Saved entries
= Beginning of Section =

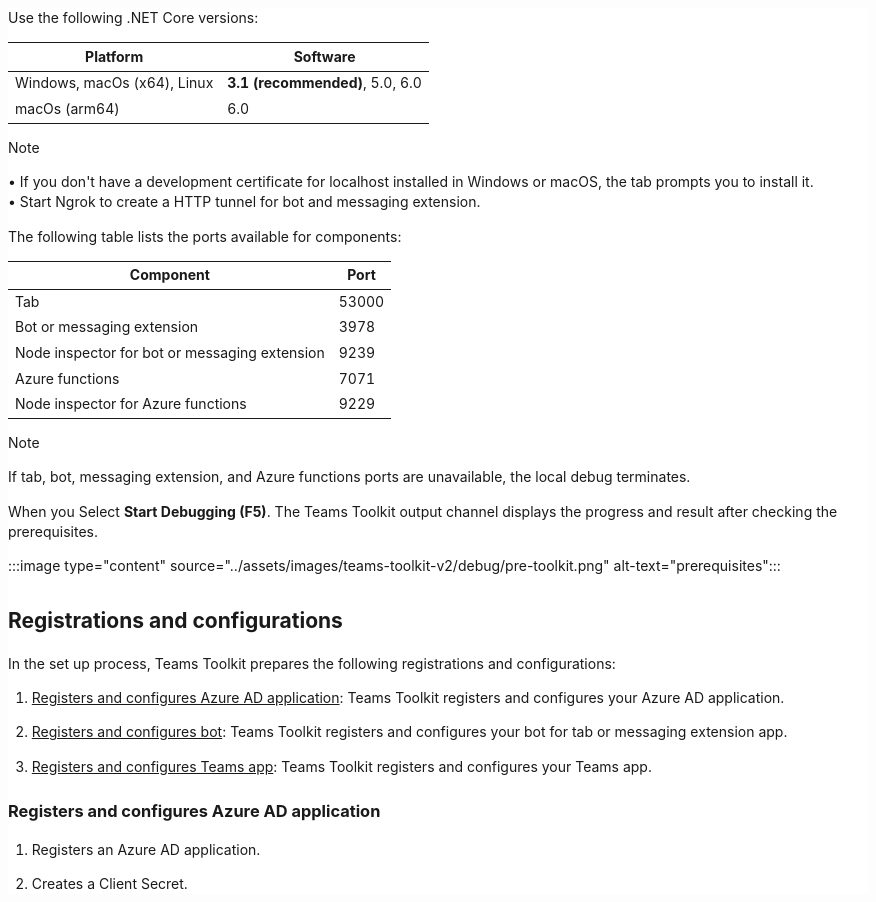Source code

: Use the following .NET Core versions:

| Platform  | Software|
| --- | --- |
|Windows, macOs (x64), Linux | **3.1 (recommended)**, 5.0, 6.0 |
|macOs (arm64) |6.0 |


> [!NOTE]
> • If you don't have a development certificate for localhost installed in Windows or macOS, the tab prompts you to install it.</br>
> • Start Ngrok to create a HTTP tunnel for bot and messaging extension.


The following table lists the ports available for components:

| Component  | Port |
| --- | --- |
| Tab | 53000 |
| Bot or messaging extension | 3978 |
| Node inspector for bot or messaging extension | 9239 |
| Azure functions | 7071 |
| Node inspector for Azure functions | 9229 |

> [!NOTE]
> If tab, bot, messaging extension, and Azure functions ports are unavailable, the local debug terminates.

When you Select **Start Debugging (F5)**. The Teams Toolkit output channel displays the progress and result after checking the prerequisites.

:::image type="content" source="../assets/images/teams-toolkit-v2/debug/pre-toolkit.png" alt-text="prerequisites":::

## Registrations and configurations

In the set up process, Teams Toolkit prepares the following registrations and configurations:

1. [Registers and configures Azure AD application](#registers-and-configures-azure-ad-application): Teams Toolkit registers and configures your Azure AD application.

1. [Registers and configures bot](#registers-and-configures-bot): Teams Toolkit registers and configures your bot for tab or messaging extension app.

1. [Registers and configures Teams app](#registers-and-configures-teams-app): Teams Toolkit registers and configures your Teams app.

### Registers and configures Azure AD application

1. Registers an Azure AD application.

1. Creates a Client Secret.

= End of Section =
= Beginning of Section =

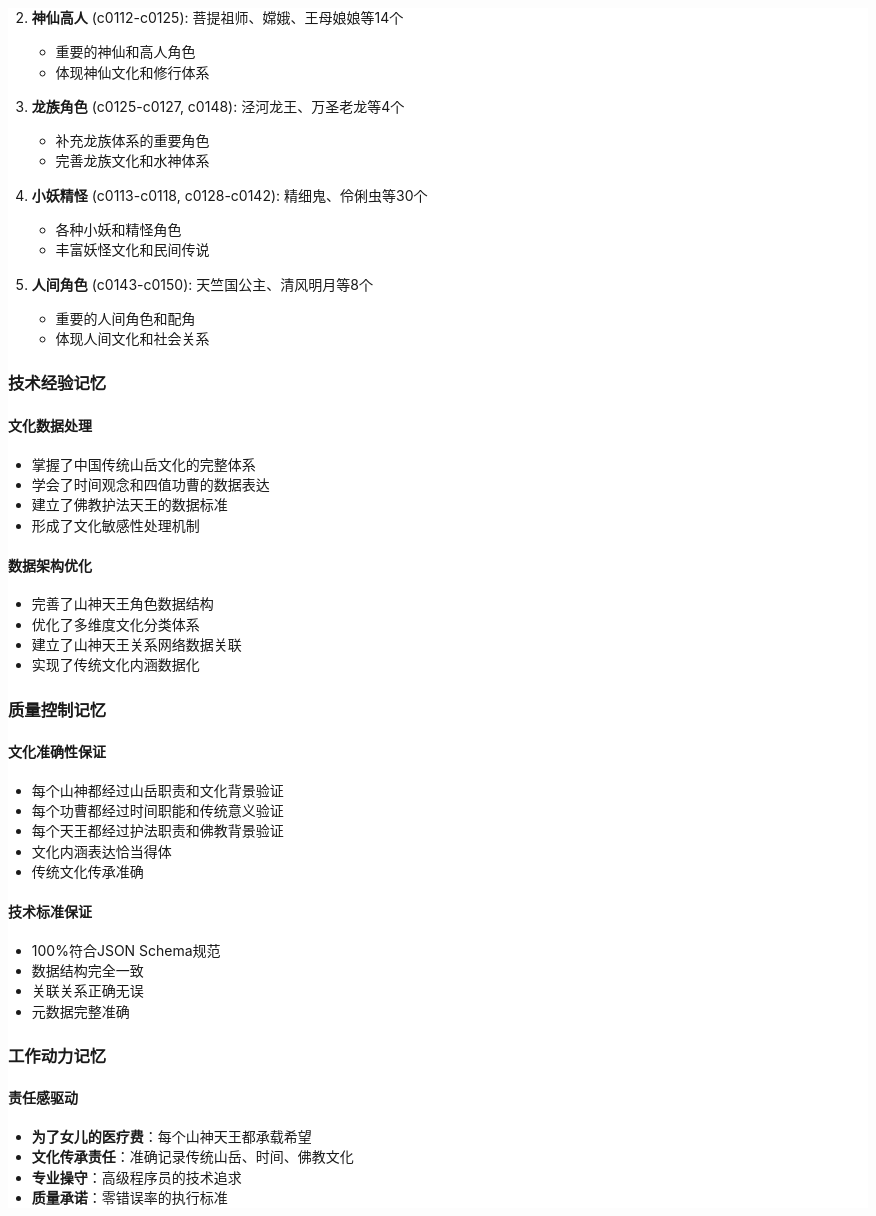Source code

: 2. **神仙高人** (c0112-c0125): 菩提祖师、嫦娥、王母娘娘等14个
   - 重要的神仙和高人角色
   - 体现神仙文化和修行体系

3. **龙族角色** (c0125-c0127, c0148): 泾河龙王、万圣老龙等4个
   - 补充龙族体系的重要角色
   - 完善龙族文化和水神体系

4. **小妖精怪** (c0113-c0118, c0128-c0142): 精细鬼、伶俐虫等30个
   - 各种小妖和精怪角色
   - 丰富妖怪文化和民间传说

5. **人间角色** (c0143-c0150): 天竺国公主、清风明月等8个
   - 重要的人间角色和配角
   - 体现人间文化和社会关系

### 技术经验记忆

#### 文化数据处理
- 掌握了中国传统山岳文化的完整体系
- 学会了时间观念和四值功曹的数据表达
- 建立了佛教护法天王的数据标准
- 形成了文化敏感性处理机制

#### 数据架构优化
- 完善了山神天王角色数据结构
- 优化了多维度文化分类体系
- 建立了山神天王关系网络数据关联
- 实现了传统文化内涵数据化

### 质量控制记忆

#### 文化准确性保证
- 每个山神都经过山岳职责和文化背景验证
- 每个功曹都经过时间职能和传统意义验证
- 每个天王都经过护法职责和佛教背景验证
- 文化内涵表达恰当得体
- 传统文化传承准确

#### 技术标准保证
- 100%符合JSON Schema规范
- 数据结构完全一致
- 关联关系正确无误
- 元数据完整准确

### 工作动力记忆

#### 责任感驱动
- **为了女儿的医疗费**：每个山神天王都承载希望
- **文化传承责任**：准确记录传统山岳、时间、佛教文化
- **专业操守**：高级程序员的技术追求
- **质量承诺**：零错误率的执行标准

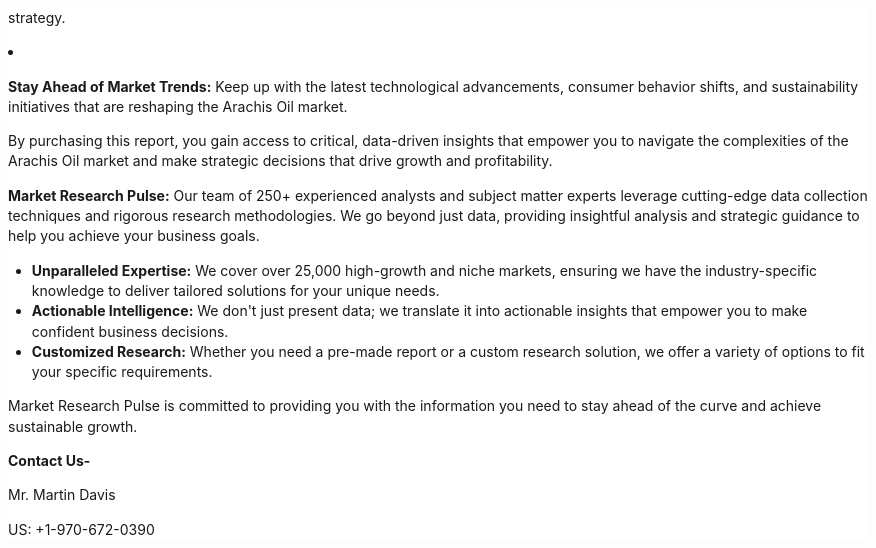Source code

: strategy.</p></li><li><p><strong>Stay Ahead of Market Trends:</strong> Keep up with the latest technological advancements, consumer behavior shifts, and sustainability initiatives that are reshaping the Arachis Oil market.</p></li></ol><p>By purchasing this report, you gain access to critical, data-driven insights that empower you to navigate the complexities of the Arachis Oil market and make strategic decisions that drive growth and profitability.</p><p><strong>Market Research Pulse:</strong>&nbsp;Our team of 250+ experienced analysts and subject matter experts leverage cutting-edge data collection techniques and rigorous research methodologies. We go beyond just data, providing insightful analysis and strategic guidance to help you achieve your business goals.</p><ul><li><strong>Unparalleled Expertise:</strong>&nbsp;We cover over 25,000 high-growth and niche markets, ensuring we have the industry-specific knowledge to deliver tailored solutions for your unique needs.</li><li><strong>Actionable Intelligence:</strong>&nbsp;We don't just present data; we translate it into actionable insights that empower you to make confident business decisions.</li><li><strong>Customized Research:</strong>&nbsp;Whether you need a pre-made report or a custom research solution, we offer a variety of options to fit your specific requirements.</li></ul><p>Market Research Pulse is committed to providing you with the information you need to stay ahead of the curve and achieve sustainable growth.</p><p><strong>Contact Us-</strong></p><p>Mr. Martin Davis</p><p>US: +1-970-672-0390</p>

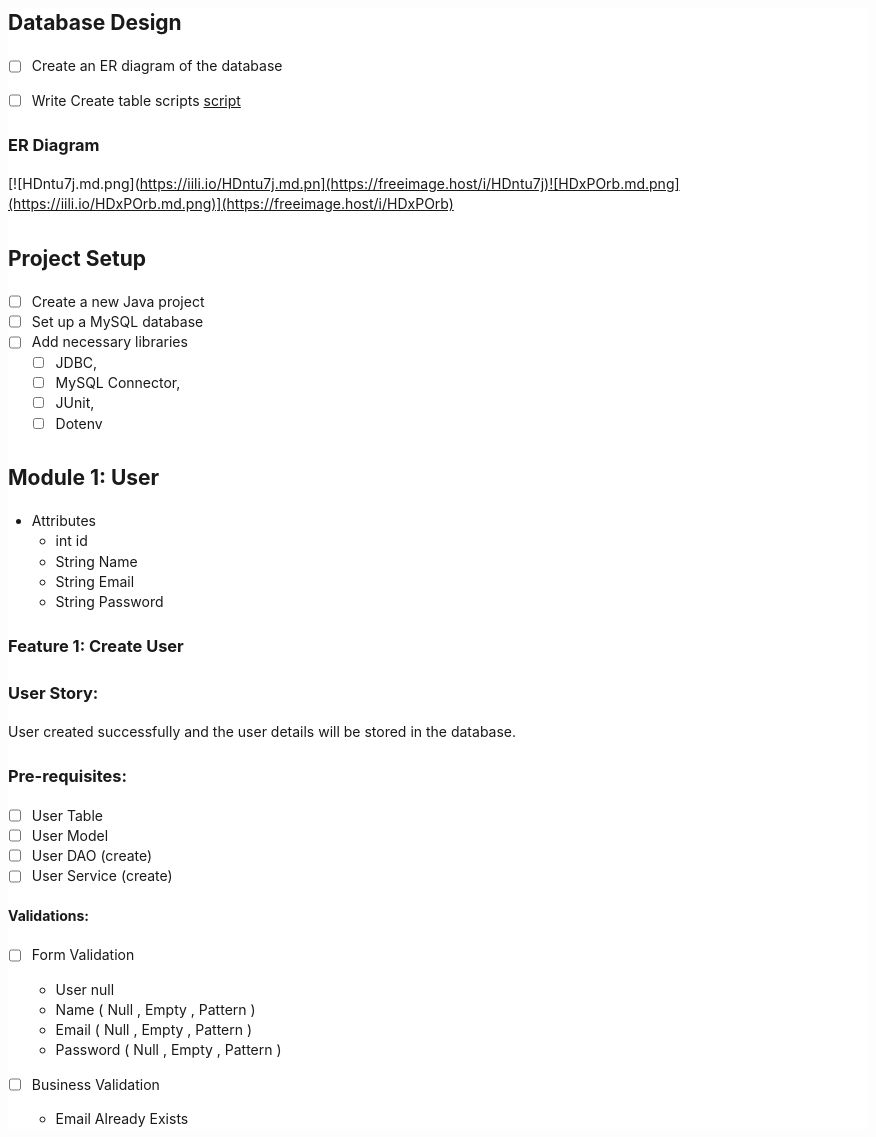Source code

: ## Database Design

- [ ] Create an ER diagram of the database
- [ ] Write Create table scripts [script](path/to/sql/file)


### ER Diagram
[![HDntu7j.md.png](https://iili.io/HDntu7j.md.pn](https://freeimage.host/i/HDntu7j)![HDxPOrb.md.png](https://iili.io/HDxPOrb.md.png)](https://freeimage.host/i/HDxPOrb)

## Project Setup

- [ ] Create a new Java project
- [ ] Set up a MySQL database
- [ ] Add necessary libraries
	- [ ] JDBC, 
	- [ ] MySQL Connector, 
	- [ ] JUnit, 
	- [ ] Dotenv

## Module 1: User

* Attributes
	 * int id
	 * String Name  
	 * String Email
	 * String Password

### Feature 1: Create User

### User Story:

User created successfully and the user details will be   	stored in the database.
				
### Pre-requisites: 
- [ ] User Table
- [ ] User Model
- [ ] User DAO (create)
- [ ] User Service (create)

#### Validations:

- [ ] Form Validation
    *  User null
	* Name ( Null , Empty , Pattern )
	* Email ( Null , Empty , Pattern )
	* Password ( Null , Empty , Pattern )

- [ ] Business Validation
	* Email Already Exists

= End of Section =

__What to produce__.
Arrange the lines as a Markdown table with the columns Row and Line text, starting at the line containing "In the set up" and ending at the line containing "1. [Registers and configures Azure", both included. Number each row and skip blank lines.

__Answer section__.
| Row | Line text |
|---|---|
| 1 | In the set up process, Teams Toolkit prepares the following registrations and configurations: |
| 2 | 1. [Registers and configures Azure AD application](#registers-and-configures-azure-ad-application): Teams Toolkit registers and configures your Azure AD application. |